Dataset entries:

====================

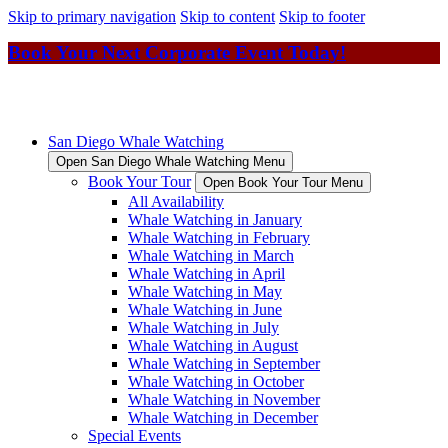
Skip to primary navigation
Skip to content
Skip to footer
Book Your Next Corporate Event Today!
San Diego Whale Watching
Open San Diego Whale Watching Menu
Book Your Tour
Open Book Your Tour Menu
All Availability
Whale Watching in January
Whale Watching in February
Whale Watching in March
Whale Watching in April
Whale Watching in May
Whale Watching in June
Whale Watching in July
Whale Watching in August
Whale Watching in September
Whale Watching in October
Whale Watching in November
Whale Watching in December
Special Events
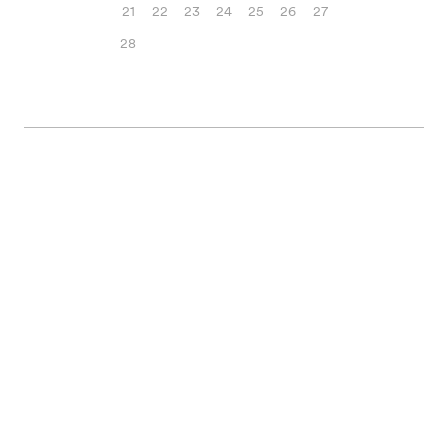
21
22
23
24
25
26
27
28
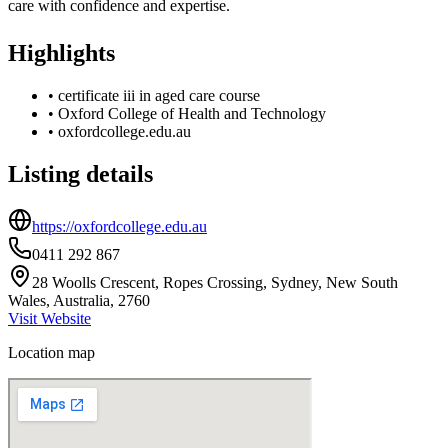
care with confidence and expertise.
Highlights
•
certificate iii in aged care course
•
Oxford College of Health and Technology
•
oxfordcollege.edu.au
Listing details
https://oxfordcollege.edu.au
0411 292 867
28 Woolls Crescent, Ropes Crossing, Sydney, New South
Wales, Australia, 2760
Visit Website
Location map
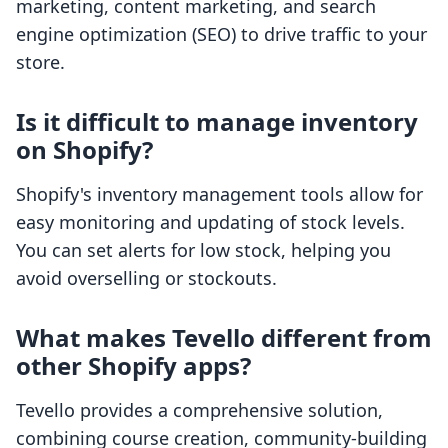
marketing, content marketing, and search
engine optimization (SEO) to drive traffic to your
store.
Is it difficult to manage inventory
on Shopify?
Shopify's inventory management tools allow for
easy monitoring and updating of stock levels.
You can set alerts for low stock, helping you
avoid overselling or stockouts.
What makes Tevello different from
other Shopify apps?
Tevello provides a comprehensive solution,
combining course creation, community-building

====================

Work to complete: Only the lines from the beginning of the records through the line bearing "Whale Watching in March" belong in the answer, copied word for word with pictures left out.

Result:
Skip to primary navigation
Skip to content
Skip to footer
Book Your Next Corporate Event Today!
San Diego Whale Watching
Open San Diego Whale Watching Menu
Book Your Tour
Open Book Your Tour Menu
All Availability
Whale Watching in January
Whale Watching in February
Whale Watching in March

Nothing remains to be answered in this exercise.